═════ Information given ═════

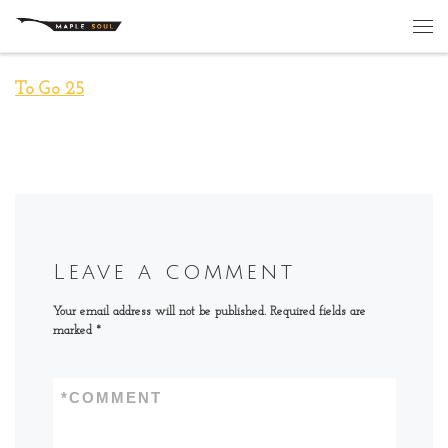
Skip to content
Me
To Go 25
Leave a comment
Your email address will not be published.
Required fields are
marked
*
*
COMMENT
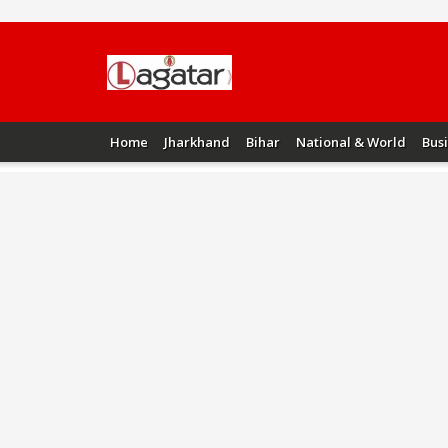
Home
Jharkhand
Bihar
National & World
Bus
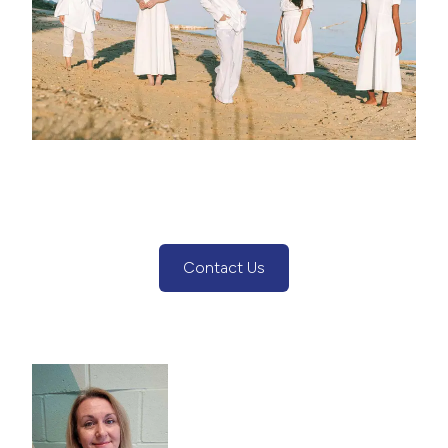
Contact Us
(Contact Us Button)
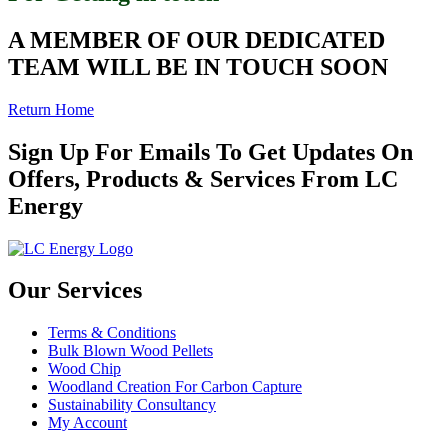
A MEMBER OF OUR DEDICATED
TEAM WILL BE IN TOUCH SOON
Return Home
Sign Up For Emails To Get Updates On
Offers, Products & Services From LC
Energy
Our Services
Terms & Conditions
Bulk Blown Wood Pellets
Wood Chip
Woodland Creation For Carbon Capture
Sustainability Consultancy
My Account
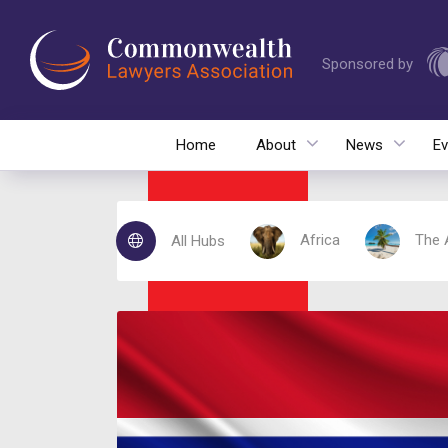
Sponsored by
Home
About
News
Ev
Africa
The 
All Hubs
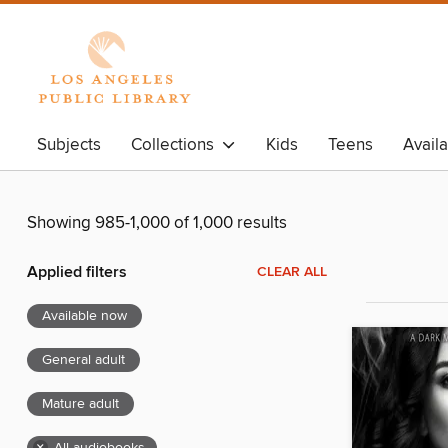
Subjects
Collections
Kids
Teens
Avail
Showing 985-1,000 of 1,000 results
Applied filters
CLEAR ALL
Available now
General adult
Mature adult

═════

- **Task directions**:
Give every entry back unchanged, with no pictures.

- **Task response**:
Skip to content
Me
To Go 25
Leave a comment
Your email address will not be published.
Required fields are
marked
*
*
COMMENT
Home
Jharkhand
Bihar
National & World
Bus
Contact Us
(Contact Us Button)
A MEMBER OF OUR DEDICATED
TEAM WILL BE IN TOUCH SOON
Return Home
Sign Up For Emails To Get Updates On
Offers, Products & Services From LC
Energy
Our Services
Terms & Conditions
Bulk Blown Wood Pellets
Wood Chip
Woodland Creation For Carbon Capture
Sustainability Consultancy
My Account
Sponsored by
Home
About
News
Ev
Africa
The 
All Hubs
Subjects
Collections
Kids
Teens
Avail
Showing 985-1,000 of 1,000 results
Applied filters
CLEAR ALL
Available now
General adult
Mature adult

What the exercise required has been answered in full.